= Vatalia Prajapati =

Hindu caste found only in Gujarat

Vatalia or Vataliya Prajapati are an endogamous Hindu group and a sub-caste of Prajapati found only in the Indian state of Gujarat.

Vatalia are said to be off-springs of a Brahmin father by a Kumbhar wife and as such are polluted Brahmins In the eighth century AD, who are now considered a part of Prajapati community, as they do business. Their kuladevata are said to be Lord Hanuman.

Vatalia along with other Prajapati sub-divisions like Sorathia, Gujjar, Parjiya are included in SEBC communities of Gujarat.

Among their associations with other Kumbhar castes - they eat together with Gujjar and Koria Kumbhars but do not inter-marry. However, they would neither eat nor intermarry with Maru and Khambhati Kumbhars of Saurashtra.

Their population is mostly found in Saurashtra in cities of Ahmedabad, Surat, Bhavnagar, Vadodara and Amroli, Savarkundla, Rajula, Talaja, Khambha, Katargam regions. Outside Gujarat, there is notable population of community in Mumbai.

In Talaja, they are known as Tarahariya after the Tarahara village founded by Vatalia community, where the community members from other area still comes to pay homage to their Kulladevata temple of Hanuman.
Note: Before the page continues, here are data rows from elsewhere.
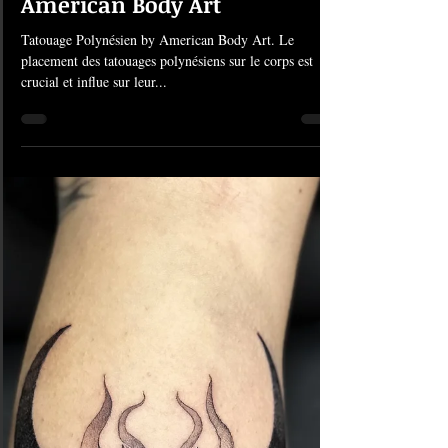
13 févr. 2025
1 min de lecture
#1344 Tatouage Polynésien |
American Body Art
Tatouage Polynésien by American Body Art. Le
placement des tatouages polynésiens sur le corps est
crucial et influe sur leur...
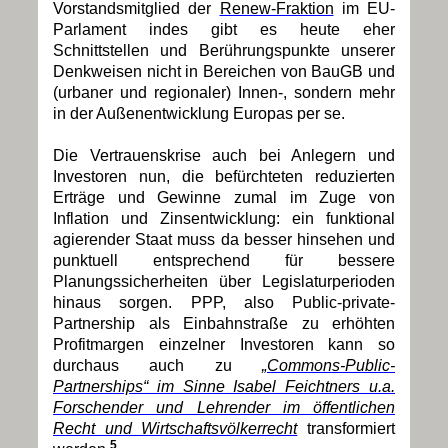
Vorstandsmitglied der
Renew-Fraktion
im EU-
Parlament indes gibt es heute eher
Schnittstellen und Berührungspunkte unserer
Denkweisen nicht in Bereichen von BauGB und
(urbaner und regionaler) Innen-, sondern mehr
in der Außenentwicklung Europas per se.
Die Vertrauenskrise auch bei Anlegern und
Investoren nun, die befürchteten reduzierten
Erträge und Gewinne zumal im Zuge von
Inflation und Zinsentwicklung: ein funktional
agierender Staat muss da besser hinsehen und
punktuell entsprechend für bessere
Planungssicherheiten über Legislaturperioden
hinaus sorgen. PPP, also Public-private-
Partnership als Einbahnstraße zu erhöhten
Profitmargen einzelner Investoren kann so
durchaus auch zu
„Commons-Public-
Partnerships“ im Sinne Isabel Feichtners u.a.
Forschender und Lehrender im öffentlichen
Recht und Wirtschaftsvölkerrecht
transformiert
5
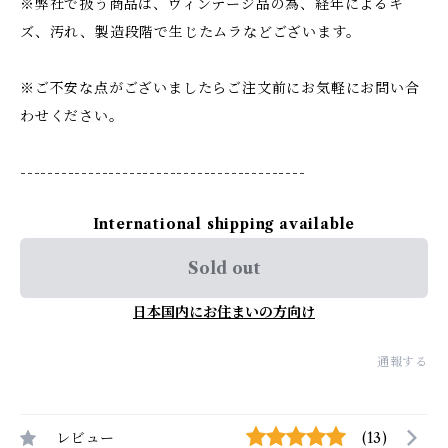
※弊社で扱う商品は、ヴィンテージ品の為、経年によるキ
ズ、汚れ、製造段階で生じたムラなどございます。
※ご不安な点がございましたらご注文前にお気軽にお問い合
わせください。
------------------------------------------
International shipping available
Sold out
日本国内にお住まいの方向け
通報する
レビュー
(13)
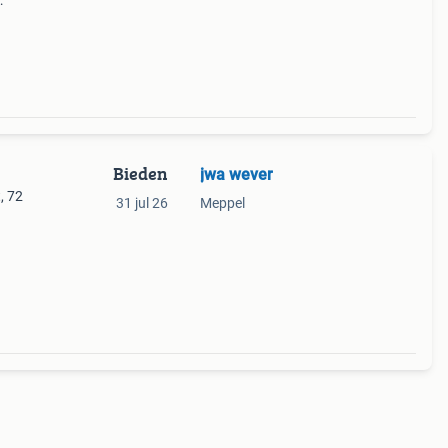
rd
n.
Bieden
jwa wever
, 72
31 jul 26
Meppel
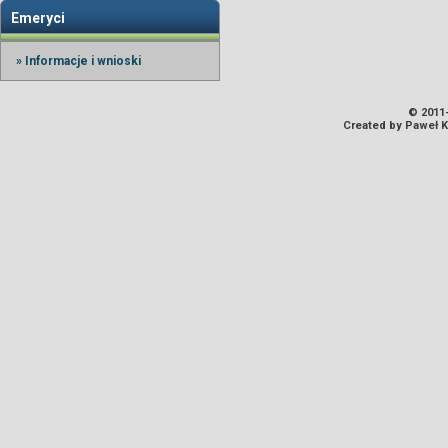
Emeryci
» Informacje i wnioski
© 2011-
Created by Paweł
The community was subject of medical study with respect to G6PD deficiency and medical research in 2005, which concluded that Vataliya Prajapatis have high incidence of G6PD deficiency without severe chronic hemolytic anemia

The community publishes their own community periodical since 1958, which is circulated amongst the All India Vataliya Prjapati Community Association.